Seminar: Compurable PAC learning

Thursday, March 9, 2023 - 14:30

Aula 103 Edificio S. Niccolò


Valentino Delle Rose (Centro Nacional de Inteligencia Artificial, Chile)



PAC (probably approximately correct) learning is a framework for the theoretical analysis of machine learning, proposed by Valiant in 1984. Intuitively, we consider a certain class of hypotheses: a learner for this class receives a finite amount of random samples of an unknown objective function and, with high probability, outputs a function which approximates the objective function no worse than any hypothesis in the given class.

The fundamental theorem of statistical learning characterizes the existence of a learner for a certain class of hypotheses with a combinatorial property of the class itself, namely the finiteness of its so-called VC dimension (Vapnik and Chervonenkis, 1971; Blumer et al., 1989). 

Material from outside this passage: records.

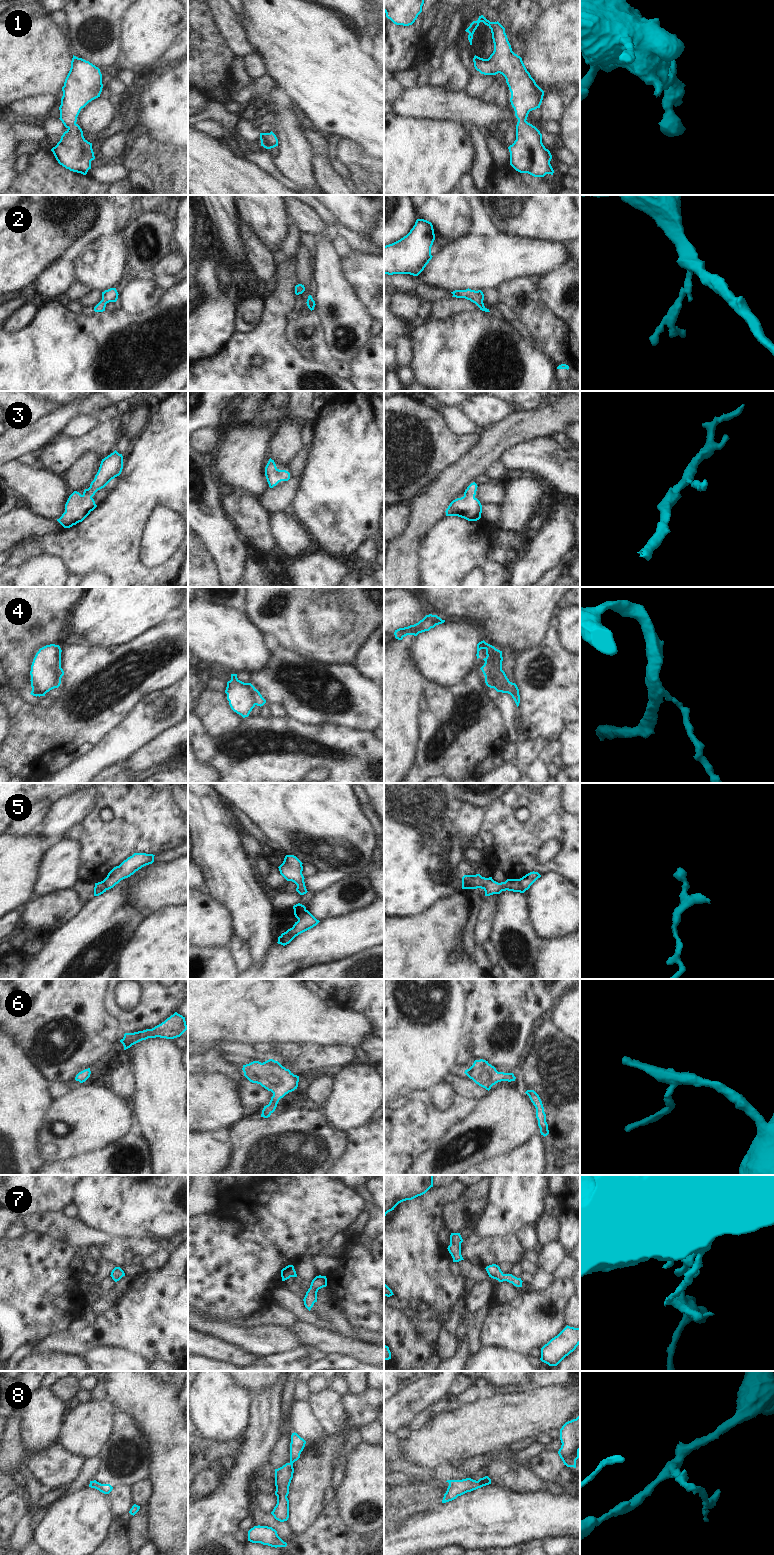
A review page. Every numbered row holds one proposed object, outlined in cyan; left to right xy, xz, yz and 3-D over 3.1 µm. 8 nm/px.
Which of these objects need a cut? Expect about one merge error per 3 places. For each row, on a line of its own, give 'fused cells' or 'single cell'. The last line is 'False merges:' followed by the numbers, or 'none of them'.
1: single cell
2: single cell
3: single cell
4: fused cells
5: fused cells
6: single cell
7: single cell
8: single cell
False merges: 4, 5

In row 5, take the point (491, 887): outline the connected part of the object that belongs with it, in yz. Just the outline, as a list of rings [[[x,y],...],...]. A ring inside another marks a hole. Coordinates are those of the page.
[[[480,874],[464,875],[462,877],[462,889],[481,888],[485,891],[485,896],[500,894],[502,891],[513,891],[523,893],[517,879],[507,879],[505,882],[498,883],[492,877],[485,878]]]

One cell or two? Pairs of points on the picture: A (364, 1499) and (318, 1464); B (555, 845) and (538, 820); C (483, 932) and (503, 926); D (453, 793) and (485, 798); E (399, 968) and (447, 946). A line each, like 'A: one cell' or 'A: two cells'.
A: two cells
B: two cells
C: two cells
D: one cell
E: one cell

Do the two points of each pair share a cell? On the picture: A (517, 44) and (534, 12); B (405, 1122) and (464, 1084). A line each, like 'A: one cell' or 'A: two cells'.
A: one cell
B: one cell

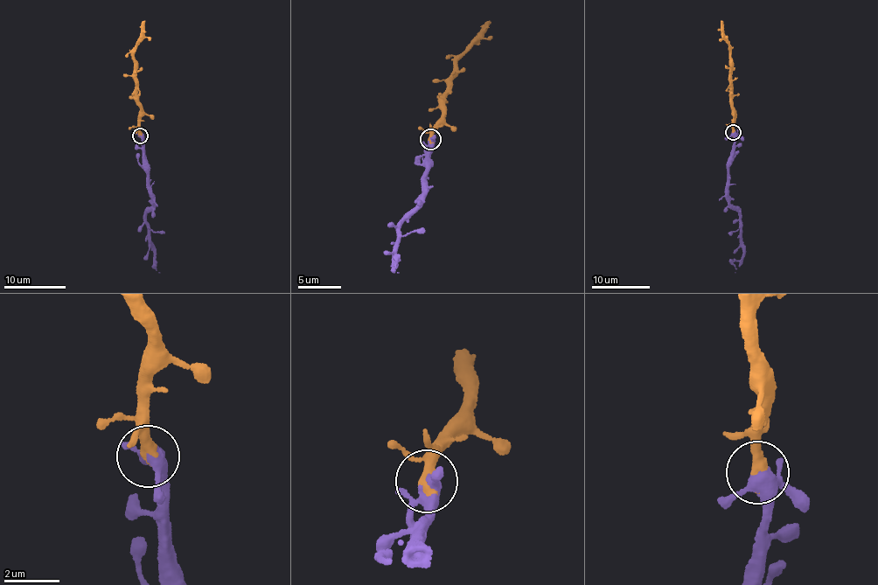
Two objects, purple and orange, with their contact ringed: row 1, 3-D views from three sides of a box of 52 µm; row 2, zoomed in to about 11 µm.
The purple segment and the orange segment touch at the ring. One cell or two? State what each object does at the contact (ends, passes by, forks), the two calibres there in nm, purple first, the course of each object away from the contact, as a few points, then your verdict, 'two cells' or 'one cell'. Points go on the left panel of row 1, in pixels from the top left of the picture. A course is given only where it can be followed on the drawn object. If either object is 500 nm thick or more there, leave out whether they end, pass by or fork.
purple forks there; orange ends there; 320 nm thick on the purple side, 440 nm on the other; purple runs (139, 135), (143, 140), (146, 185), (153, 210), (146, 212), (148, 246), (151, 247), (159, 273); orange runs (139, 135), (134, 46), (144, 21); one cell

However, all this theory deals with learners when simply considered as functions, without taking into account any effectiveness aspect: what does it happen, then, when we only focus on learners which can be implemented by some algorithmic procedure? 

To investigate this question, Agarwal et al. (2020) introduced computable PAC (CPAC) learning, where both the learner and the functions it outputs are required to be computable. Their key observation is that, in this new framework, the finiteness of VC dimension does no longer suffice to ensure the existence of a computable learner. Moreover, this computable setting is affected by certain aspects which do not make any difference in classical PAC learning: for example, whether the learner is required to be proper (i.e. its range must be contained in the class of hypotheses to be learned) or allowed to be improper (i.e. it can output any function), or whether the number of samples the learner needs to actually learn the class is bounded by a computable function. 

But which of these aspects actually lead to different versions of computable learnability? In this talk, we will provide a landscape of the field, based on previous work of Agarwal et al. (2020), Sterkenburg (2022) and recent joint work with Alexander Kozachinskiy, Cristóbal Rojas and Tomasz Steifer (Pontificia Universidad Católica de Chile).